While random assignment in experiments helps minimize the impact of confounding variables, there are a few factors to consider:

- **Participant Characteristics:** Variations in demographics, financial literacy, or prior experience with mortgage products could affect conversion rates.
- **Presentation Effects:** Even small differences in how product information is presented (such as layout or language) might influence decisions.
- **External Influences:** Economic conditions or seasonal factors might also impact a participant's decision to convert.

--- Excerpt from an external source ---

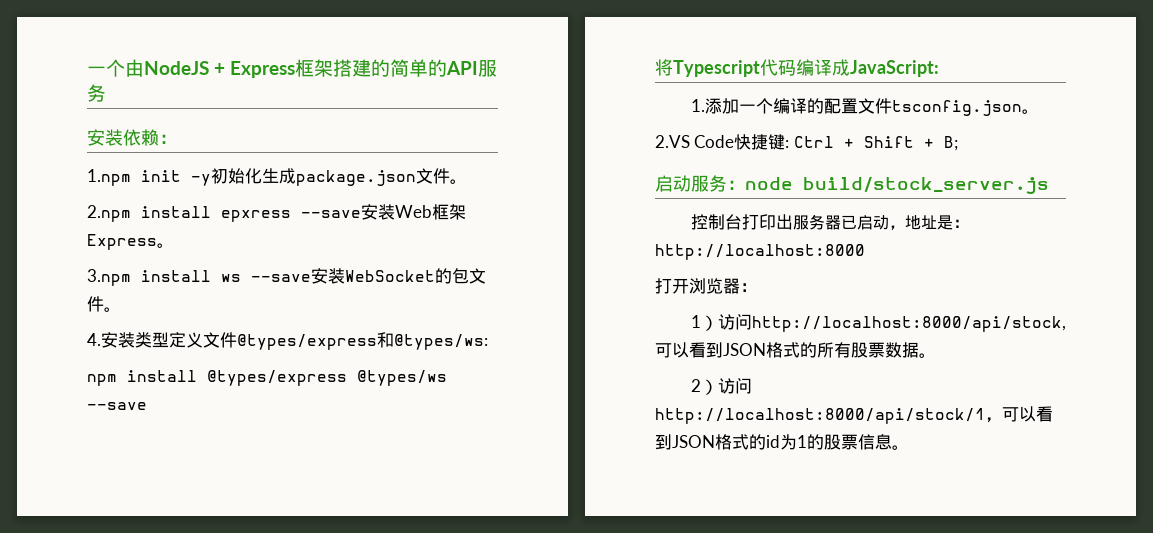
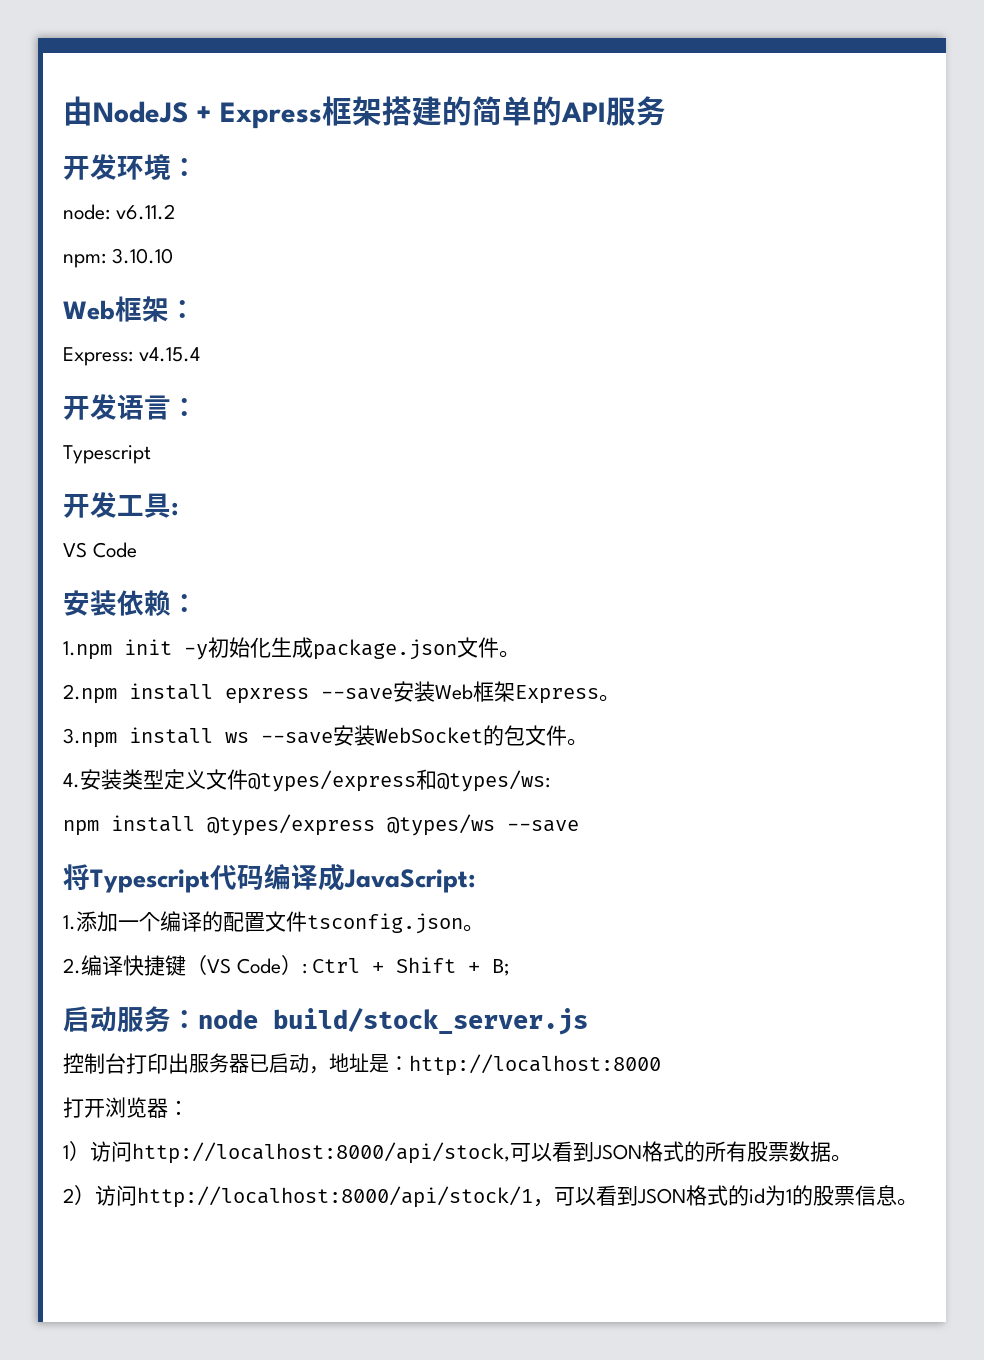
[87,59,125,77] 一个 -> (63, 111) none
(106, 93) none -> [63,154,198,180] [63,204,175,220] [63,248,173,268] [63,296,196,322] [63,347,200,366] [63,394,198,420] [63,445,151,464] [63,492,179,518] [63,542,137,558] // 开发环境： // node: v6.11.2 // npm: 3.10.10 // Web框架： // Express: v4.15.4 // 开发语言： // Typescript // 开发工具: // VS Code
[655,134,786,150] 2.VS Code快捷键 -> [63,955,302,976] 2.编译快捷键（VS Code）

It is important to measure or control these potential confounders where possible. In real-world applications, further stratification or regression techniques may be needed to isolate the true effect of the product differences.

## 7. Teaching Points

- **Random Assignment:** Ensures an unbiased distribution of participants between the groups, minimizing confounding.
- **Pooled Proportion:** Combines data under the assumption that the conversion rates are equal under the null hypothesis.
- **Standard Error Calculation:** Illustrates the variability expected in the difference between proportions.
- **Z-Test for Proportions:** A robust method to compare conversion rates between two independent groups.
- **Confounding Variables:** Always consider external factors that might affect results. Even with randomization, participant characteristics, presentation methods, and external influences may introduce bias.
- **Interpretation:** Rejecting the null hypothesis implies that the new product's conversion rate is significantly higher at the chosen significance level ($\alpha = 0.05$).